» **Task brief**:
Only one span is wanted from the lines below: from the one with "くろすういんど(50代・男性)" up to and including the one with "Talep ve Şikayetlerin İletilmesi". Copy it exactly, without images.
○ ○ ○ ○
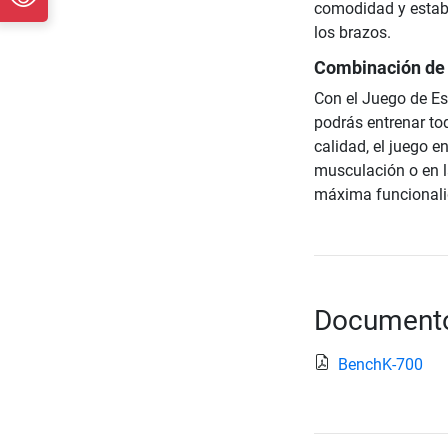
comodidad y estabi
los brazos.
Combinación de 
Con el Juego de Es
podrás entrenar to
calidad, el juego e
musculación o en l
máxima funcionali
Documento
BenchK-700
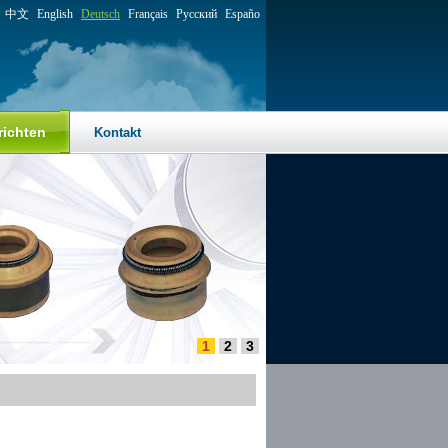
中文
English
Deutsch
Français
Русский
Españo
richten
Kontakt
1
2
3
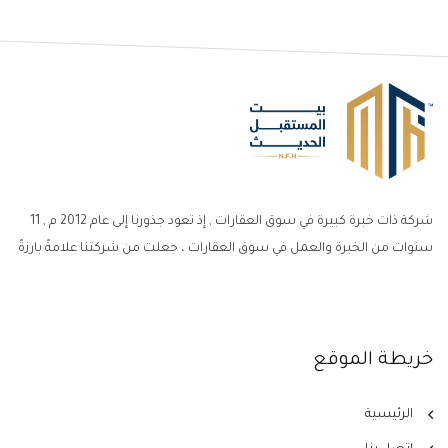
شركة ذات خبرة كبيرة في سوق العقارات , إذ تعود جذورنا إلى عام 2012 م , 11
سنوات من الخبرة والعمل في سوق العقارات ، جعلت من شركتنا علامةً بارزةً
خريطة الموقع
الرئيسية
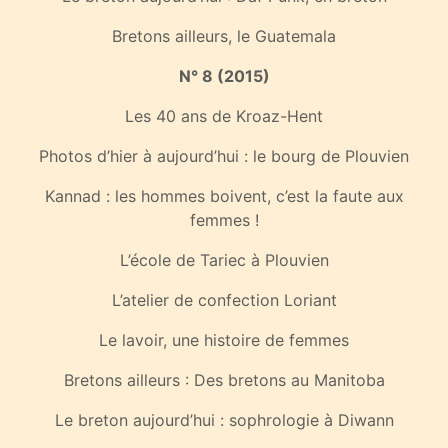
Bretons ailleurs, le Guatemala
N° 8 (2015)
Les 40 ans de Kroaz-Hent
Photos d’hier à aujourd’hui : le bourg de Plouvien
Kannad : les hommes boivent, c’est la faute aux
femmes !
L’école de Tariec à Plouvien
L’atelier de confection Loriant
Le lavoir, une histoire de femmes
Bretons ailleurs : Des bretons au Manitoba
Le breton aujourd’hui : sophrologie à Diwann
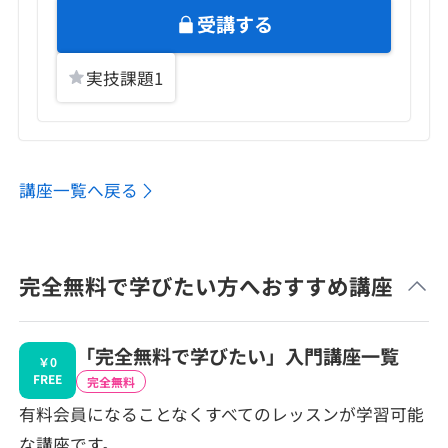
受講する
実技課題
1
講座一覧へ戻る
完全無料で学びたい方へおすすめ講座
「完全無料で学びたい」入門講座一覧
￥0
FREE
完全無料
有料会員になることなくすべてのレッスンが学習可能
な講座です。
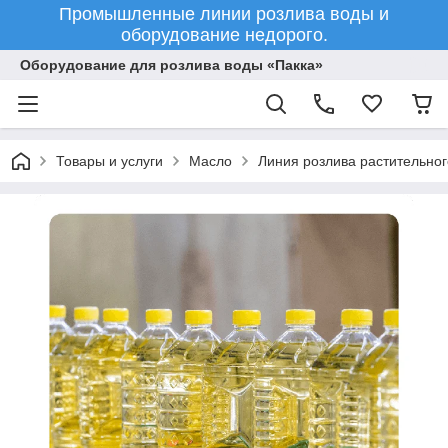
Промышленные линии розлива воды и
оборудование недорого.
Оборудование для розлива воды «Пакка»
Товары и услуги
Масло
Линия розлива растительно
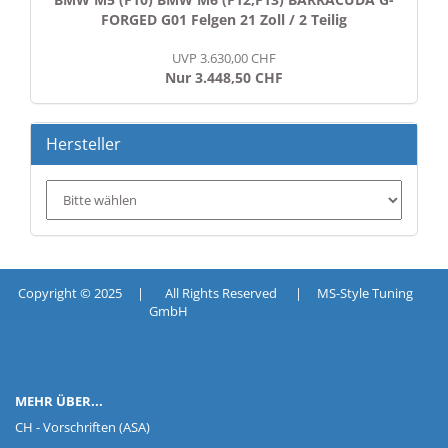
FORGED G01 Felgen 21 Zoll / 2 Teilig
UVP 3.630,00 CHF
Nur 3.448,50 CHF
Hersteller
Copyright © 2025 | All Rights Reserved | MS-Style Tuning
GmbH
MEHR ÜBER...
CH - Vorschriften (ASA)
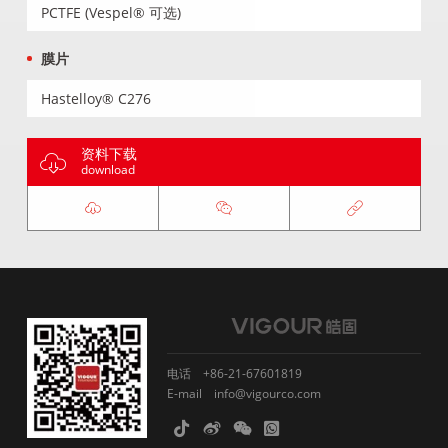
PCTFE (Vespel® 可选)
膜片
Hastelloy® C276
资料下载
download
电话
+86-21-67601819
E-mail
info@vigourco.com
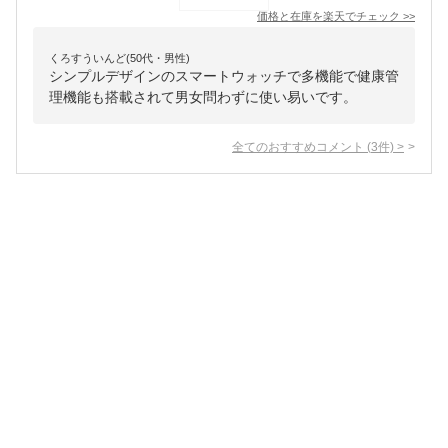
価格と在庫を
楽天
でチェック
>>
くろすういんど(50代・男性)
シンプルデザインのスマートウォッチで多機能で健康管
理機能も搭載されて男女問わずに使い易いです。
全てのおすすめコメント
(
3
件)
>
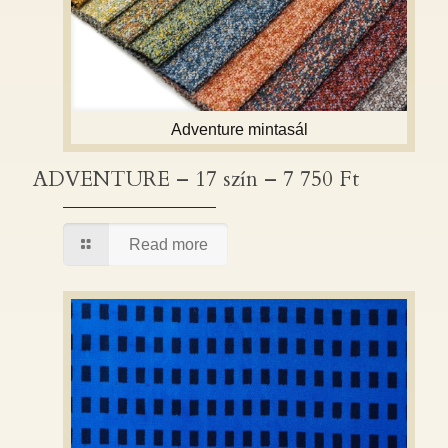
Adventure mintasál
ADVENTURE – 17 szín – 7 750 Ft
ADVENTURE – 17 szín – 7 750 Ft
Read more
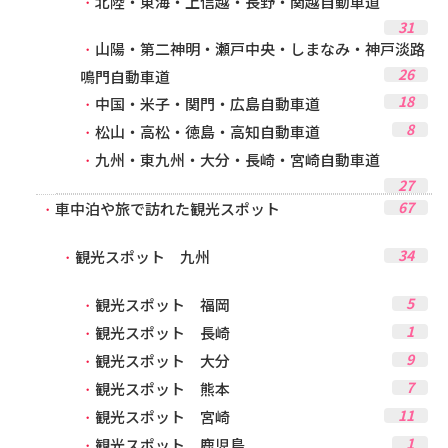
北陸・東海・上信越・長野・関越自動車道
31
山陽・第二神明・瀬戸中央・しまなみ・神戸淡路
26
鳴門自動車道
18
中国・米子・関門・広島自動車道
8
松山・高松・徳島・高知自動車道
九州・東九州・大分・長崎・宮崎自動車道
27
67
車中泊や旅で訪れた観光スポット
34
観光スポット 九州
5
観光スポット 福岡
1
観光スポット 長崎
9
観光スポット 大分
7
観光スポット 熊本
11
観光スポット 宮崎
1
観光スポット 鹿児島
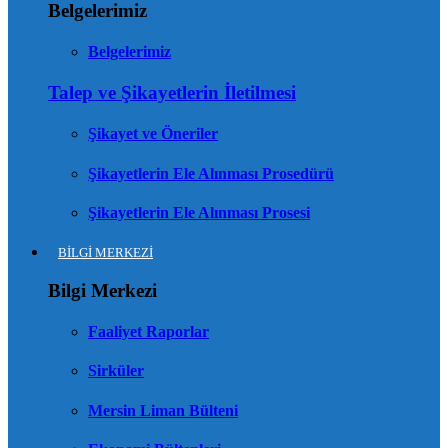
Belgelerimiz
Belgelerimiz
Talep ve Şikayetlerin İletilmesi
Şikayet ve Öneriler
Şikayetlerin Ele Alınması Prosedürü
Şikayetlerin Ele Alınması Prosesi
BİLGİ MERKEZİ
Bilgi Merkezi
Faaliyet Raporlar
Sirküler
Mersin Liman Bülteni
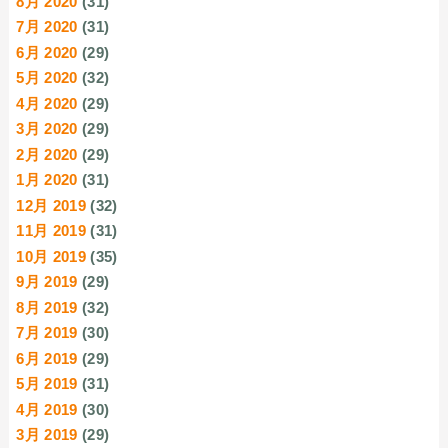
8月 2020
(31)
7月 2020
(31)
6月 2020
(29)
5月 2020
(32)
4月 2020
(29)
3月 2020
(29)
2月 2020
(29)
1月 2020
(31)
12月 2019
(32)
11月 2019
(31)
10月 2019
(35)
9月 2019
(29)
8月 2019
(32)
7月 2019
(30)
6月 2019
(29)
5月 2019
(31)
4月 2019
(30)
3月 2019
(29)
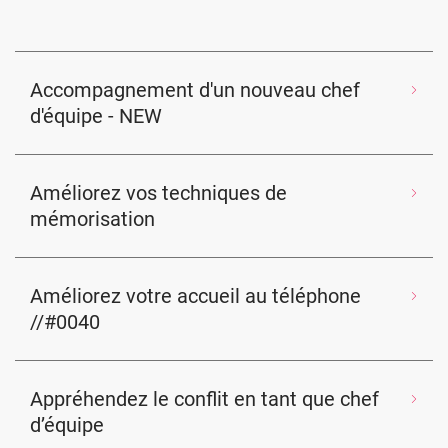
Accompagnement d'un nouveau chef
d'équipe - NEW
Améliorez vos techniques de
mémorisation
Améliorez votre accueil au téléphone
//#0040
Appréhendez le conflit en tant que chef
d’équipe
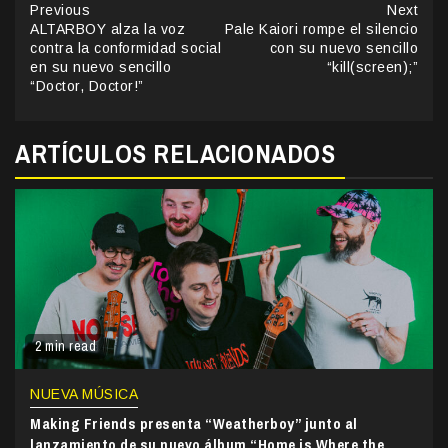
Continue
Previous
Next
ALTARBOY alza la voz
Pale Kaiori rompe el silencio
Reading
contra la conformidad social
con su nuevo sencillo
en su nuevo sencillo
“kill(screen);”
“Doctor, Doctor!”
ARTÍCULOS RELACIONADOS
2 min read
NUEVA MÚSICA
Making Friends presenta “Weatherboy” junto al
lanzamiento de su nuevo álbum “Home is Where the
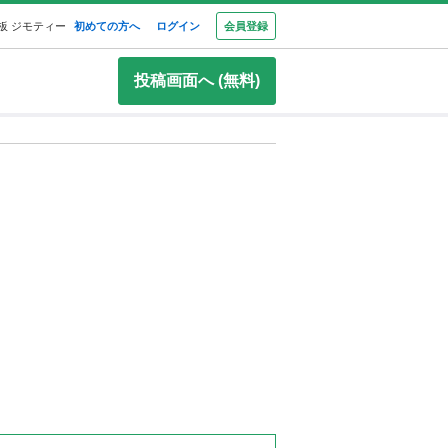
板 ジモティー
初めての方へ
ログイン
会員登録
投稿画面へ (無料)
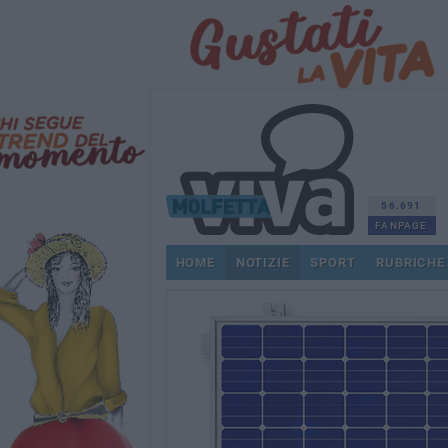
56.691
FANPAGE
HOME
NOTIZIE
SPORT
RUBRICHE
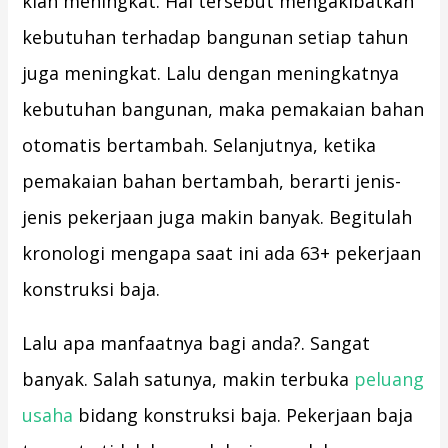
kian meningkat. Hal tersebut mengakibatkan
kebutuhan terhadap bangunan setiap tahun
juga meningkat. Lalu dengan meningkatnya
kebutuhan bangunan, maka pemakaian bahan
otomatis bertambah. Selanjutnya, ketika
pemakaian bahan bertambah, berarti jenis-
jenis pekerjaan juga makin banyak. Begitulah
kronologi mengapa saat ini ada 63+ pekerjaan
konstruksi baja.
Lalu apa manfaatnya bagi anda?. Sangat
banyak. Salah satunya, makin terbuka
peluang
usaha
bidang konstruksi baja. Pekerjaan baja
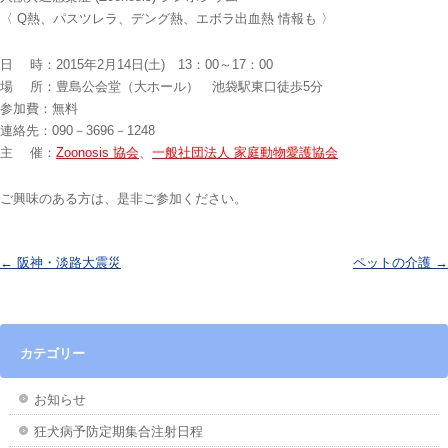
〈 Q熱、パスツレラ、デング熱、エボラ出血熱 情報も 〉
日 時：2015年2月14日(土) 13：00～17：00
場 所：豊島公会堂（大ホール） 池袋駅東口徒歩5分
参加費：無料
連絡先：090－3696－1248
主 催：
、
Zoonosis 協会
一般社団法人 家庭動物愛護協会
ご興味のある方は、是非ご参加ください。
投稿ナビゲーション
←
阪神・淡路大震災
ペットの介護
→
カテゴリー
お知らせ
狂犬病予防定期集合注射日程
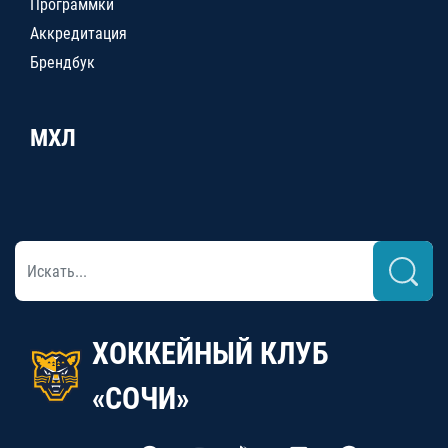
Программки
Аккредитация
Брендбук
МХЛ
ХОККЕЙНЫЙ КЛУБ
«СОЧИ»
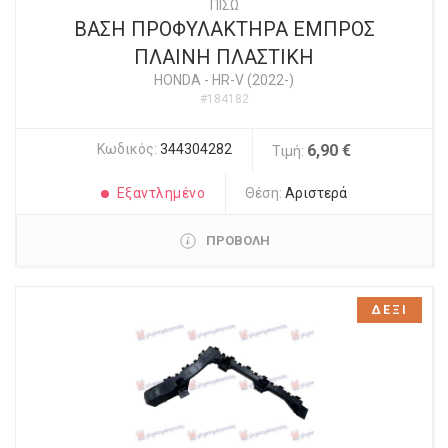
ΠΙΣΩ
ΒΑΣΗ ΠΡΟΦΥΛΑΚΤΗΡΑ ΕΜΠΡΟΣ
ΠΛΑΙΝΗ ΠΛΑΣΤΙΚΗ
HONDA
-
HR-V (2022-)
#184182
Κωδικός:
344304282
6,90 €
Τιμή:
Εξαντλημένο
Θέση:
Αριστερά
ΠΡΟΒΟΛΗ
ΔΕΞΙ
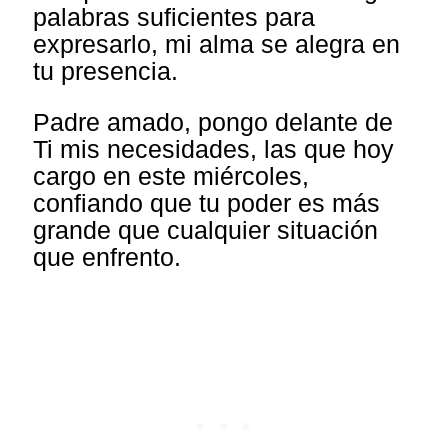
palabras suficientes para
expresarlo, mi alma se alegra en
tu presencia.
Padre amado, pongo delante de
Ti mis necesidades, las que hoy
cargo en este miércoles,
confiando que tu poder es más
grande que cualquier situación
que enfrento.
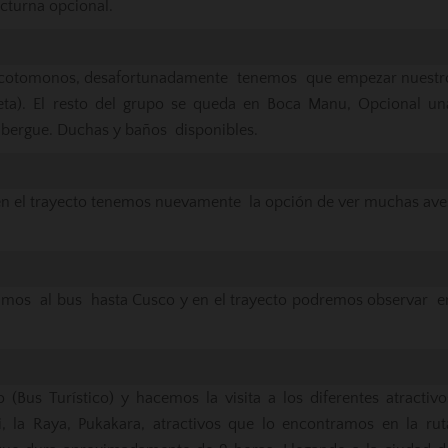
cturna opcional.
los cotomonos, desafortunadamente tenemos que empezar nuestr
ta). El resto del grupo se queda en Boca Manu, Opcional un
lbergue. Duchas y baños disponibles.
en el trayecto tenemos nuevamente la opción de ver muchas ave
rimos al bus hasta Cusco y en el trayecto podremos observar e
 (Bus Turístico) y hacemos la visita a los diferentes atractivo
ni, la Raya, Pukakara, atractivos que lo encontramos en la rut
○ ○ ○ ○
» **Expected output**:
くろすういんど(50代・男性)
シンプルデザインのスマートウォッチで多機能で健康管
理機能も搭載されて男女問わずに使い易いです。
全てのおすすめコメント
(
3
件)
>
Adventure mintasál
ADVENTURE – 17 szín – 7 750 Ft
ADVENTURE – 17 szín – 7 750 Ft
Read more
北陸・東海・上信越・長野・関越自動車道
31
山陽・第二神明・瀬戸中央・しまなみ・神戸淡路
26
鳴門自動車道
18
中国・米子・関門・広島自動車道
8
松山・高松・徳島・高知自動車道
九州・東九州・大分・長崎・宮崎自動車道
27
67
車中泊や旅で訪れた観光スポット
34
観光スポット 九州
5
観光スポット 福岡
1
観光スポット 長崎
9
観光スポット 大分
7
観光スポット 熊本
11
観光スポット 宮崎
1
観光スポット 鹿児島
Belgelerimiz
Belgelerimiz
Talep ve Şikayetlerin İletilmesi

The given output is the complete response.